Ya Rayah

Sidi Kaouki sunset, Cap Sim, EssaouiraOne of my favourite Arabic songs is the Algerian chaâbi classic, Ya Rayah, which was revived and brought to a new generation of North Africans, Europeans and Arabic speakers by the now almost mythical 1,2,3 Soleils concert of 1998. I heard the original by Dahmane el Harrachi (from the 1970s) on the radio in a taxi in Fez the other day and it prompted me to look into the song a little further.

Ya Rayah can be translated as ‘the traveller’ or ‘the emigrant’ but the song has a poignant meaning, not only for the many who left the Maghreb to seek their fortunes in Europe, but also for those who had to leave their villages and communities to move on in life, to work and support their families. The text is full of longing and regret and wise words about how problems follow you, no matter how far you run. Here is an extract from the lyrics translated into English:

“Oh traveller, where are you going?

Eventually you must come back

How many ignorant people have regretted this

Before you and me.


“How many overpopulated countries and empty lands have you seen?

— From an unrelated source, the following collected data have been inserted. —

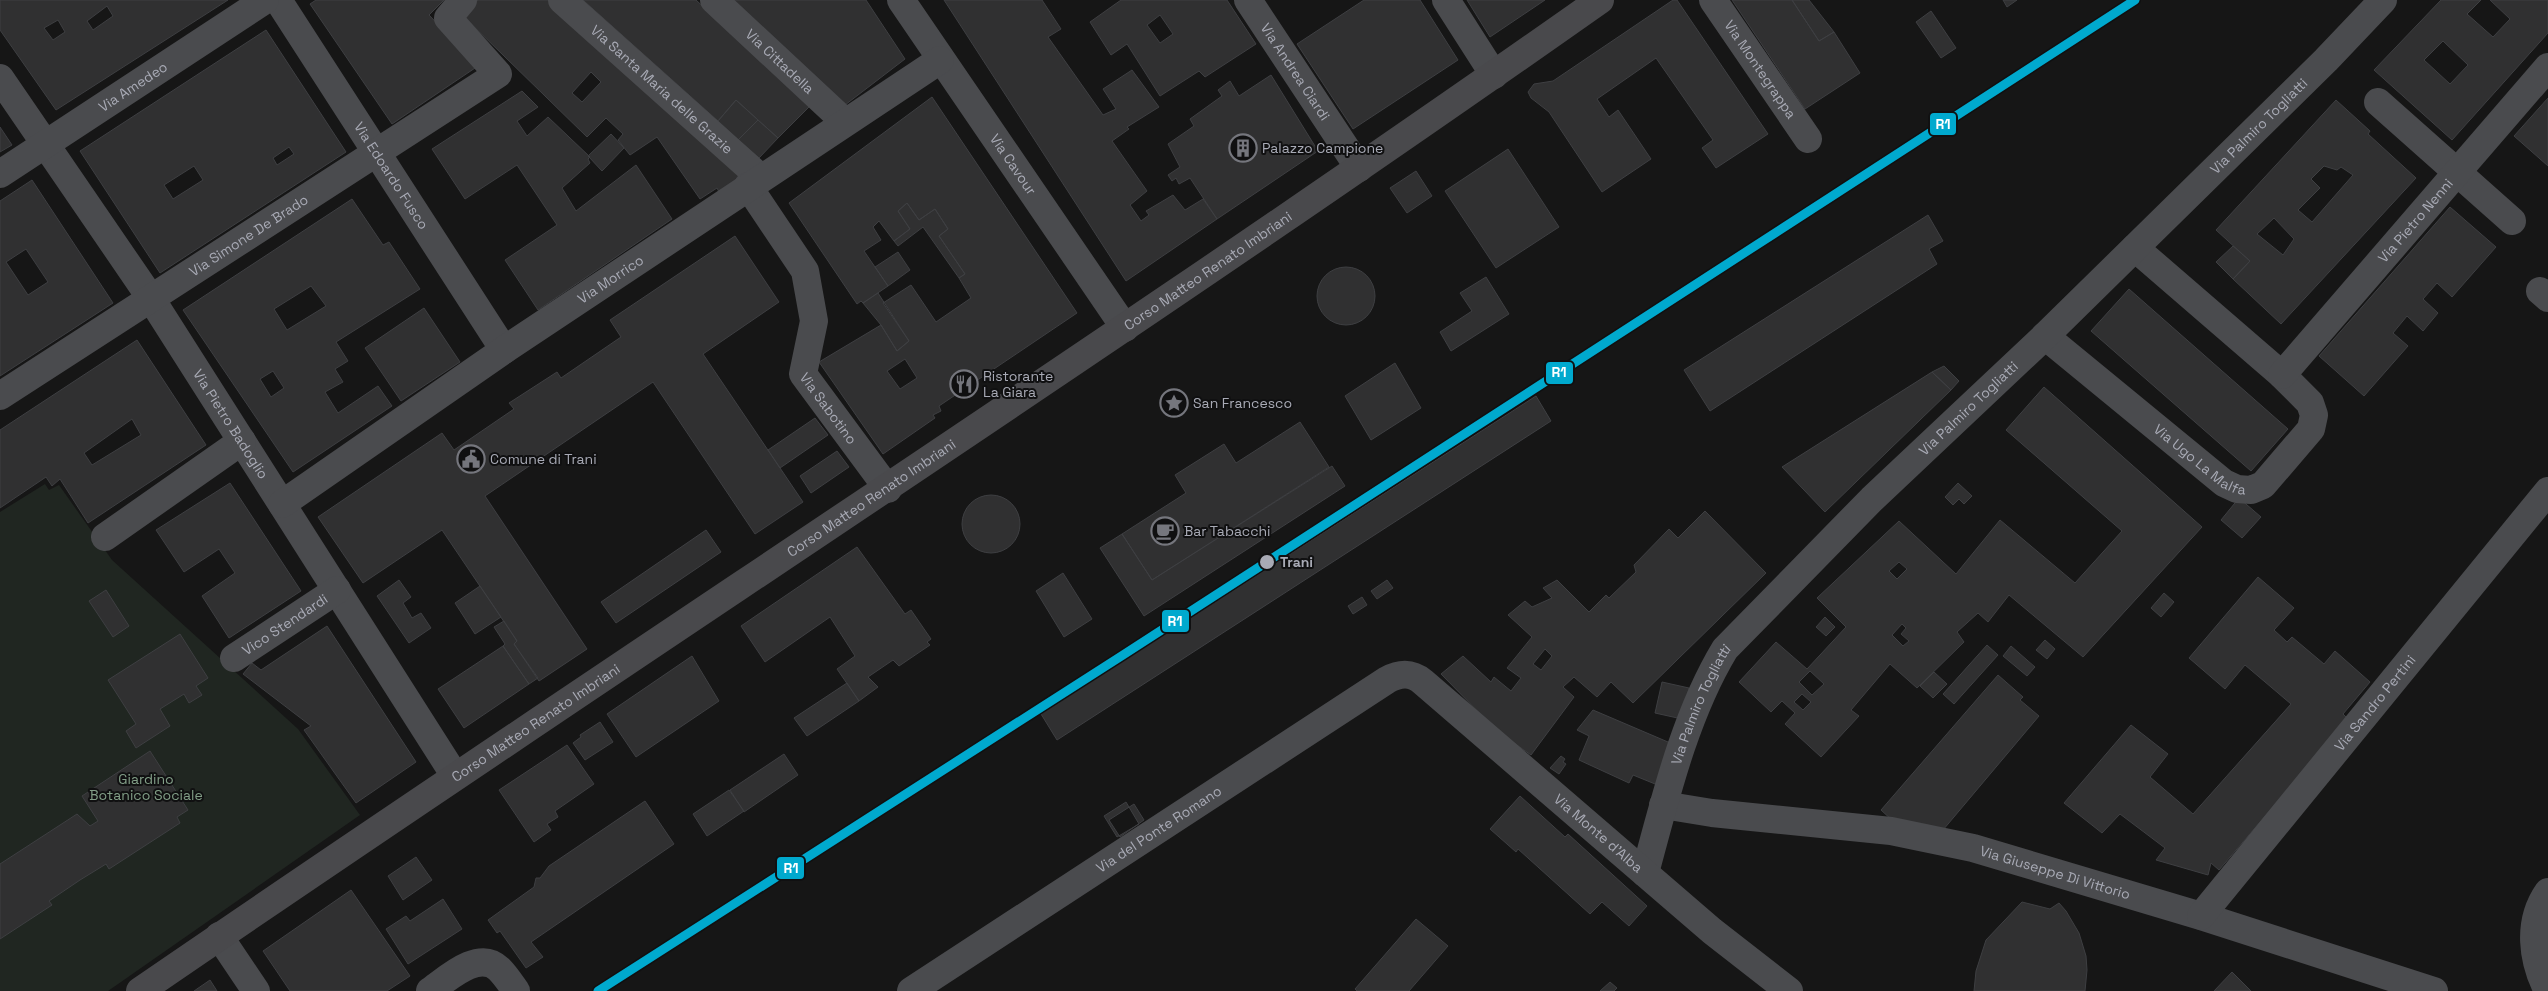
<svg xmlns="http://www.w3.org/2000/svg" width="2548" height="991" font-family="'Space Grotesk',sans-serif">
<style>
.green{fill:#202621}
.building{fill:#303031;stroke:#3e3f42;fill-rule:evenodd}
.lines{fill:none;stroke-linecap:round;stroke-linejoin:round}
.street{stroke:#4a4b4e;stroke-width:28}
.secondary{stroke:#49494c;stroke-width:28}
.rail-1-casing{stroke:#101011;stroke-width:12}
.rail-1{stroke:#00a9ce;stroke-width:9}
.stop-dot{fill:#a8aab5;stroke:#101011;stroke-width:2}
.labels{text-anchor:middle;dominant-baseline:central;stroke-width:4;stroke-linejoin:round;paint-order:stroke}
.street-label{font-size:14px;fill:#a8aab5;stroke:#101011}
.poi-label{font-size:14px;fill:#a8aab5;stroke:#101011;text-anchor:start}
.stop-label{font-size:14px;font-weight:bold;fill:#a8aab5;stroke:#101011;text-anchor:start}
.park-label{font-size:14px;fill:#829e87;stroke:#101011}
.line-badge{stroke:#101011;stroke-width:2}
.badge-label{font-size:14px;text-anchor:middle;font-weight:bold;fill:#fff}
</style>
<rect width="100%" height="100%" fill="#161616"/>
<path class="green" d="M45,484l4,6 10,-5 53,75 186,169 62,86 -252,176h-108v-479z"/>
<path class="building" d="M0,0h228l-172,110 -56,-80zM107,6l6,10 -20,14 -6,-9zM58,20l7,12 -12,8 -9,-12z
M316,0h128l-15,15 49,51 -86,58 -82,-120z
M478,0h70l194,176 -23,16 -2,-4 -17,11 -43,-62 -27,18 -12,-15 5,-6 -17,-16 -19,19 -124,-121zM591,72l10,10 -19,20 -10,-9z
M583,0h113l114,106 -32,32 -42,-38 -18,21z
M732,0h134l39,59 -60,46z
M944,0h98l19,29 -13,8 55,78 13,-6 -13,-20 29,-19 27,37 -32,20 2,2 -17,12 35,50 -17,14 11,16 8,-6 -3,-4 27,-16 12,15 18,-11 14,20 -91,62z
M1121,0h106l29,44 -51,33 -6,-6 -39,25 -33,-52 -16,11 -21,-33zM1160,15l13,19 -13,9 -13,-18z
M1364,0h56l38,60 -105,69 -56,-85z
M1467,0h78l-55,37z
M1673,0h4l91,134 -52,34 -14,-20 11,-8 -57,-82 -59,41 12,18 9,-7 33,49 -49,33 -53,-80 -18,-14 -3,-6 6,-8 19,-3z
M1732,0h60l27,41 15,-9 26,41 -55,36z
M1792,0h17l25,32 -15,9z
M2003,0h14l-10,7z
M2441,0h40l-14,14 26,23 17,-18 -20,-19h58v33l-96,107 -78,-70zM2443,41l25,24 -18,19 -26,-24z
M1931,11l25,37 -15,10 -25,-36z
M266,30l80,122 -186,121 -80,-122zM289,147l5,7 -17,11 -4,-7zM194,166l9,14 -30,19 -9,-14z
M1271,75l47,76 -101,68 -27,-41 -11,6 -3,-6 -4,3 -4,-6 12,-8 -12,-23 26,-18 -4,-7 32,-23 -4,-6 12,-9 9,15z
M522,91l16,16 -21,14 10,15 21,-19 42,40 -2,2 2,4 -28,25 14,23 60,-46 36,54 -134,91 -33,-50 52,-35 -40,-60 -52,34 -33,-50z
M932,97l145,216 -138,93 2,5 -8,4 2,3 -52,36 -64,-92 62,-37 16,26 12,-10 -26,-38 28,-18 25,37 35,-24 -12,-20 6,-4 -26,-38 9,-7 -13,-20 -16,11 -12,-17 -9,8 12,18 -16,12 -15,-20 -6,6 8,13 -17,11 24,35 -25,17 -2,-2 -4,3 -68,-101zM905,359l12,19 -17,11 -13,-18z
M2548,98v68l-34,-30z
M736,100l22,20 -20,20 -20,-19z
M2336,100l34,31 -2,3 48,44 -135,146 -48,-45 17,-18 -34,-31zM2324,166l13,4 4,-3 12,8 -41,47 -14,-12 22,-22 -9,-9zM2274,218l20,21 -11,16 -26,-21z
M758,120l20,18 -19,20 -21,-18z
M0,127l12,18 -12,7z
M611,134l13,14 -22,23 -14,-15z
M1508,149l51,78 -63,41 -51,-77z
M1416,171l16,25 -25,17 -17,-25z
M32,180l81,123 -113,73v-175zM26,249l22,33 -20,13 -22,-33z
M352,199l31,46 6,-3 31,47 -84,53 12,19 -13,8 8,13 -18,10 13,21 40,-27 14,20 -99,66 -110,-162zM311,286l15,20 -39,24 -13,-21zM273,371l11,17 -13,9 -11,-18z
M907,203l12,17 16,-11 13,20 -9,7 26,38 -6,4 -36,-51 -25,19 -4,-5 16,-12 -12,-18z
M2450,207l46,40 -44,50 -15,-14 -14,16 15,14 -15,18 -16,-15 -14,17 15,13 -44,50 -45,-40z
M1928,215l15,26 -14,8 8,15 -227,147 -26,-41z
M735,236l44,66 -76,52 100,148 -48,32 -102,-152 -168,114 102,153 -48,32 -25,-37 3,-3 -75,-111 -79,53 -45,-66 124,-84 12,17 60,-41 -5,-6 48,-31 4,6 60,-41 -11,-17z
M2233,246l17,15 -17,18 -17,-17z
M898,252l12,18 -22,16 -13,-19z
M1317 296a29 29 0 1 1 58 0a29 29 0 1 1-58 0Z
M1486,277l23,37 -58,37 -11,-19 32,-21 -12,-18z
M2129,289l159,140 -37,42 -160,-140z
M878,293l31,48 -12,10 -16,-26 -18,-22z
M424,308l36,54 -59,39 -36,-53z
M137,340l69,105 -118,78 -28,-44 -8,7 -6,-9 -46,31v-78zM132,419l9,16 -49,30 -8,-12z
M1395,363l26,45 -50,32 -26,-44z
M1944,366l15,15 -8,9 -19,-18z
M1932,372l19,18 -126,122 -43,-45z
M2044,387l158,140 -119,130 -74,-62 -21,27 -10,-9 -21,19 7,10 -47,46 -27,-24 -39,46 8,6 -38,41 -36,-33 10,-11 -13,-12 -11,11 -32,-30 37,-40 31,27 39,-42 -29,-29 82,-77 57,53 44,-54 75,63 47,-52 -116,-101zM1899,562l8,7 -10,10 -8,-8zM1902,624l4,4 -5,6 8,7 -6,5 -11,-11zM1810,671l14,13 -12,11 -13,-13zM1802,694l9,8 -8,8 -9,-8z
M1536,396l15,25 -494,319 -16,-26z
M815,418l13,17 -48,33 -12,-18z
M1300,422l29,45 -177,113 -30,-46 64,-41 -11,-18 49,-31 12,19z
M837,451l12,16 -38,26 -11,-17z
M1332,466l13,20 -201,130 -44,-68 22,-14 30,46z
M230,483l71,108 -72,47 -27,-42 33,-23 -16,-24 -35,23 -28,-42z
M1958,483l14,13 -8,8 -5,-5 -6,6 -8,-8z
M962 524a29 29 0 1 1 58 0a29 29 0 1 1-58 0Z
M2239,498l22,19 -19,21 -21,-18z
M1705,511l61,62 -133,130 -22,-21 -14,15 -23,-20 -11,10 11,10 -43,58 -34,-24 -56,-57 22,-18 28,26 3,-5 17,14 10,-13 -14,-10 25,-31 -24,-22 17,-14 7,6 20,-9 -9,-10 14,-8 32,32 17,-17 3,3 27,-26 -2,-7 35,-36 9,9zM1545,649l7,7 -11,14 -8,-6z
M706,530l15,22 -105,71 -15,-21z
M857,547l48,67 6,-4 20,29 -4,3 3,3 -31,21 -6,-6 -25,17 10,10 -19,14 -22,-32 18,-13 -25,-39 -65,45 -24,-36z
M1063,573l29,46 -28,18 -28,-46z
M2258,577l36,31 -20,22 13,12 5,-5 32,27 11,-13 35,31 -27,32 5,5 -129,151 -8,-7 -3,12 -52,-15 9,-12 -45,-34 -18,19 -38,-30 67,-78 37,29 -18,23 43,37 98,-110 -46,-39 -20,24 -36,-31z
M399,580l12,17 -8,6 9,15 9,-5 10,15 -22,15 -32,-47z
M1387,580l6,8 -16,11 -6,-8z
M480,586l21,31 -26,17 -20,-31z
M106,590l23,36 -16,11 -24,-36z
M2164,593l10,9 -13,15 -10,-9z
M1362,597l5,8 -14,9 -5,-8z
M1825,617l10,10 -9,9 -10,-9z
M504,621l13,20 -3,3 24,34 -9,6 -26,-38 2,-2 -11,-17z
M327,626l89,136 -60,41 -52,-73 7,-4 -68,-52 9,-11 9,7z
M180,634l28,44 -12,8 6,9 -13,8 -5,-9 -24,15 10,17 -34,22 -10,-17 10,-7 -28,-44z
M2045,640l10,9 -8,10 -11,-9z
M1987,645l11,10 -44,49 -11,-10z
M503,646l26,38 -65,44 -26,-39z
M2011,646l24,21 -8,9 -24,-20z
M692,656l27,45 -83,56 -29,-43z
M1934,672l13,12 -14,14 -13,-12z
M1998,675l25,22 -3,3 19,16 -96,114 -50,-9 -12,-11z
M1662,682l27,6 -7,31 -27,-6z
M847,683l12,18 -52,35 -13,-18z
M1593,710l82,35 -15,41 -27,-11 -4,8 -50,-23 10,-24 -12,-6z
M600,722l13,20 -28,18 -12,-17 8,-6 -1,-2z
M567,745l27,39 -39,27 3,6 -11,7 4,6 -17,12 -35,-52z
M150,751l38,59 -11,7 3,6 -71,46 -3,-5 -26,16 -31,21 3,4 -52,34v-75l77,-50 13,12 8,-5 -16,-25z
M784,754l14,21 -54,37 -14,-22z
M1561,756l4,3 -2,3 3,2 -7,10 -9,-6z
M729,790l15,21 -37,25 -14,-22z
M1520,796l45,41 3,-3 79,72 -18,20 -27,-24 -12,12 -72,-65 -2,3 -26,-23z
M645,801l29,43 -143,98 12,15 -17,11 -26,-37 -3,2 -9,-13 46,-33 2,-9h4l9,-12z
M1126,802l13,22 -22,13 -13,-21z
M1134,804l10,16 -24,17 -11,-17z
M416,857l16,23 -29,20 -15,-24z
M351,890l59,86 -23,15h-97l-27,-40z
M443,899l19,30 -54,35 -22,-35 20,-13 4,5z
M2022,902l28,7 9,-6 7,8 13,22 7,23 1,14 -2,21h-111l2,-20 10,-31z
M1416,919l32,27 -39,45h-52l-2,-2z
M2232,972l19,19h-37z
M210,980l7,11h-23z
M1610,982l7,6 -3,3h-14z"/>
<g class="lines">
<g class="street">
<path id="s1" d="M278,0l226,350"/>
<path id="s2" d="M562,0l199,178"/>
<path id="s3" d="M714,0l131,122"/>
<path id="s4" d="M901,0l224,328"/>
<path id="s5" d="M1248,0l111,168"/>
<path d="M1446,0l48,75"/>
<path id="s6" d="M1713,0l95,139"/>
<path id="s7" d="M0,78l150,219 305,479"/>
<path d="M2378,102l134,119"/>
<path id="s8" d="M0,174l265,-174"/>
<path id="s9" d="M748,186l57,85 9,50 -11,53 85,115"/>
<path d="M2540,291l8,7"/>
<path id="s10" d="M2045,336l179,147 13,6 14,1 12,-5 48,-56 3,-14 -4,-12 -28,-28 -147,-127"/>
<path id="s11" d="M2282,375l266,-308"/>
<path id="s12" d="M0,396l498,-322 -50,-56 15,-18"/>
<path id="s13" d="M282,504l222,-154 436,-290"/>
<path d="M105,537l137,-96"/>
<path id="s14" d="M234,658l103,-68"/>
<path id="s15" d="M1663,805l49,8 179,18 82,17 228,68 233,75"/>
<path id="s16" d="M1645,873c20,-74 40,-158 80,-224l147,-150 173,-163 281,-276 57,-60"/>
<path id="s17" d="M2201,916l347,-425"/>
<path d="M219,936l37,55"/>
<path d="M430,991c17,-12 49,-42 69,-22 7,7 12,15 17,22"/>
<path id="s18" d="M911,991l476,-311c13,-7 24,-8 36,2l289,249 77,60"/>
<path d="M2548,991c-16,-31 -21,-69 0,-99"/>
</g>
<path class="secondary" id="s19" d="M140,991c485,-333 979,-652 1460,-991"/>
<g class="rail-1-casing">
<path id="rail-1" d="M598,991l525,-336 1012,-655"/>
</g>
<use href="#rail-1" class="rail-1"/>
</g>
<defs>
<g id="building-ring" transform="scale(1.4375)"><circle r="9.5" fill="#101011" stroke="#75767d" stroke-width="1.5"/><path d="M-4-6H4V6H1V3H-1V6H-4ZM-2.5-4.3h1.7v1.8h-1.7ZM.8-4.3h1.7v1.8H.8ZM-2.5-1h1.7V.8h-1.7ZM.8-1h1.7V.8H.8Z" fill="#75767d"/></g>
<g id="restaurant-ring" transform="scale(1.4375)"><circle r="9.5" fill="#101011" stroke="#75767d" stroke-width="1.5"/><path d="M-5-6h1v4h1v-4h1v4h1v-4h1v5L-1.5 .5V6h-2V.5L-5-1ZM5-6V6H3V1.5H1.5Q1.5-4 5-6Z" fill="#75767d"/></g>
<g id="sight-ring" transform="scale(1.4375)"><circle r="9.5" fill="#101011" stroke="#75767d" stroke-width="1.5"/><path d="M0-6L1.8-2.2L6-1.7L2.9 1.2L3.7 5.4L0 3.3L-3.7 5.4L-2.9 1.2L-6-1.7L-1.8-2.2Z" fill="#75767d"/></g>
<g id="civic-ring" transform="scale(1.4375)"><circle r="9.5" fill="#101011" stroke="#75767d" stroke-width="1.5"/><path d="M-.6-6.5H3V-4.5H.6V-3L4-1V1h2V6H-6V1h2V-1L-.6-3ZM-1.2 2.5V6h2.4V2.5Z" fill="#75767d"/></g>
<g id="cafe-ring" transform="scale(1.4375)"><circle r="9.5" fill="#101011" stroke="#75767d" stroke-width="1.5"/><path d="M-5.5-4.5H6V0H3Q3 3.5 0 3.5H-2.5Q-5.5 3.5-5.5 0ZM3-3.2v2h1.7v-2ZM-6 4.5H4V6H-6Z" fill="#75767d"/></g>
</defs>
<g fill-rule="evenodd">
<use href="#building-ring" x="1243" y="148"/>
<use href="#restaurant-ring" x="964" y="384"/>
<use href="#sight-ring" x="1174" y="403"/>
<use href="#civic-ring" x="471" y="459"/>
<use href="#cafe-ring" x="1165" y="531"/>
</g>
<circle class="stop-dot" cx="1267" cy="562" r="8"/>
<g class="labels">
<g class="street-label">
<text stroke="none"><textPath href="#s3" startOffset="90">Via Cittadella</textPath></text>
<text stroke="none"><textPath href="#s6" startOffset="84">Via Montegrappa</textPath></text>
<text stroke="none"><textPath href="#s5" startOffset="86">Via Andrea Ciardi</textPath></text>
<text stroke="none"><textPath href="#s8" startOffset="159">Via Amedeo</textPath></text>
<text stroke="none"><textPath href="#s2" startOffset="134">Via Santa Maria delle Grazie</textPath></text>
<text stroke="none"><textPath href="#s16" startOffset="986">Via Palmiro Togliatti</textPath></text>
<text stroke="none"><textPath href="#s4" startOffset="199">Via Cavour</textPath></text>
<text stroke="none"><textPath href="#s1" startOffset="209">Via Edoardo Fusco</textPath></text>
<text stroke="none"><textPath href="#s11" startOffset="204">Via Pietro Nenni</textPath></text>
<text stroke="none"><textPath href="#s12" startOffset="296">Via Simone De Brado</textPath></text>
<text stroke="none"><textPath href="#s19" startOffset="1288">Corso Matteo Renato Imbriani</textPath></text>
<text stroke="none"><textPath href="#s13" startOffset="398">Via Morrico</textPath></text>
<text stroke="none"><textPath href="#s9" startOffset="250">Via Sabotino</textPath></text>
<text stroke="none"><textPath href="#s16" startOffset="581">Via Palmiro Togliatti</textPath></text>
<text stroke="none"><textPath href="#s7" startOffset="416">Via Pietro Badoglio</textPath></text>
<text stroke="none"><textPath href="#s10" startOffset="199">Via Ugo La Malfa</textPath></text>
<text stroke="none"><textPath href="#s19" startOffset="882">Corso Matteo Renato Imbriani</textPath></text>
<text stroke="none"><textPath href="#s14" startOffset="61">Vico Stendardi</textPath></text>
<text stroke="none"><textPath href="#s17" startOffset="275">Via Sandro Pertini</textPath></text>
<text stroke="none"><textPath href="#s16" startOffset="178">Via Palmiro Togliatti</textPath></text>
<text stroke="none"><textPath href="#s19" startOffset="478">Corso Matteo Renato Imbriani</textPath></text>
<text stroke="none"><textPath href="#s18" startOffset="296">Via del Ponte Romano</textPath></text>
<text stroke="none"><textPath href="#s18" startOffset="839">Via Monte d'Alba</textPath></text>
<text stroke="none"><textPath href="#s15" startOffset="399">Via Giuseppe Di Vittorio</textPath></text>
</g>
<g class="poi-label">
<text x="1262" y="148">Palazzo Campione</text>
<text x="983" y="376">Ristorante<tspan x="983" dy="16">La Giara</tspan></text>
<text x="1193" y="403">San Francesco</text>
<text x="490" y="459">Comune di Trani</text>
<text x="1184" y="531">Bar Tabacchi</text>
</g>
<g class="stop-label">
<text x="1280" y="562">Trani</text>
</g>
<g class="park-label">
<text x="146" y="779">Giardino<tspan x="146" dy="16">Botanico Sociale</tspan></text>
</g>
</g>
<g class="line-badge">
<rect x="1929" y="112" width="28" height="24" rx="5" fill="#00a9ce"/>
<rect x="1545" y="361" width="29" height="24" rx="5" fill="#00a9ce"/>
<rect x="1161" y="609" width="29" height="24" rx="5" fill="#00a9ce"/>
<rect x="776" y="856" width="29" height="24" rx="5" fill="#00a9ce"/>
</g>
<g class="badge-label">
<text x="1943" y="129">R1</text>
<text x="1559" y="377">R1</text>
<text x="1175" y="626">R1</text>
<text x="791" y="873">R1</text>
</g>
</svg>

How much time have you wasted?

How much have you yet to lose?

Oh emigrant in the country of others

Do you even know what’s going on?

Destiny and time follow their course but you ignore it.”

Dahmane el Harrachi’s original sits firmly within the Algerian chaâbi tradition, which developed in the early 20th century based on Arab, Berber and Andalusian roots. (Chaâbi means ‘folk’ and its close links to the Andalusian tradition are evident at the Essaouira Atlantic Andalusia Festival.) In the post-colonial period, Raï music developed in the Western Algerian city of Oran, which is close to the Moroccan border. It emerged as a counter-cultural movement; the means for young (mainly) men to express their frustration and dissatisfaction. As those young men emigrated to Europe, the music and its social significance came with them, particularly to France.

Against this backdrop, the 1,2,3 Soleils concert, which brought together the three biggest r stars of the time, was a piece of cross-cultural and marketing genius and one might suggest represented the pinnacle of the genre’s reach. Cheb Khaled was the well-established King of Rai, Rachid Taha the genre’s bad boy and Faudel was quickly labelled ‘le petit prince du Rai.’ At the time, Faudel was only 21 and at points in the clip looks overwhelmed on stage in front of the huge crowd. The one-off concert took place in 1998 in the Palais Omnisports de Paris-Bercy in Paris, and was followed by a double album produced by British former punk and cross-genre producer Steve Hillage. The featured songs comprised the biggest hits of all three artists and drew heavily on Algerian classics. The album went double gold and Ya Rayah has featured in various forms on the soundtrack of several films, including Something New and 1999 Bollywood Hit, Mann.

In the intervening almost two decades, the careers of all three stars have waxed and waned. Cheb Khaled has managed to keep re-inventing himself. I loved his World Cup 2010 celebration with Magic System, Même pas Fatigué, and he more recently collaborated with Moroccan-Swedish producer RedOne on the  summer smash, C’est la Vie, successfully bringing his name back into the households of his original fans via their kids and YouTube. I have seen Rachid Taha live several times in the interim and frankly he has never appeared sober. His last single release was in 2013 (an Arabic version of Presley’s Now or Never) and he toured in 2014 to promote the album Zoom. Faudel went on to a stellar career, with Arabo-French ballads epitomising the hopes and frustrations of France’s second generation beurs (offspring of the original post-colonial North African immigrants) until he expressed his support for Nicolas Sarkozy’s 2007 election campaign and was roundly rejected by the main body of his audience. His autobiography was published the following year and documented his mental health problems culminating in an attempted suicide. According to the French media, 2017 is due to be the comeback year for Faudel, with a new album on the cards produced by none other than RedOne. Meanwhile, his Instagram account documents time spent in Morocco and on tour in the US and Middle East.

In today’s globalised world, youngsters in Oran and Paris are likely to be listening to the same music as those in Marrakech or London and much of it is European mega-dance or reggaeton of Latin American influence, although the big satellite music channels ensure that Arabic pop gets good coverage. The 1,2,3 concert and album epitomised the Zeitgeist of the late 90s: North African immigration to Europe was peaking and although inter-community understanding and integration was advancing, the second and third generation immigrants were still experiencing problems and tensions. For one evening, everyone came together, but thereafter so many bubbles burst. Still today, however, the original lyrics of Ya Rayah have a significance for all those who find themselves far from home.

4 thoughts on “Ya Rayah

  1. Mina

    This translation took me through a hundred lives I have not lived. Thank you so much for unveiling this beauty.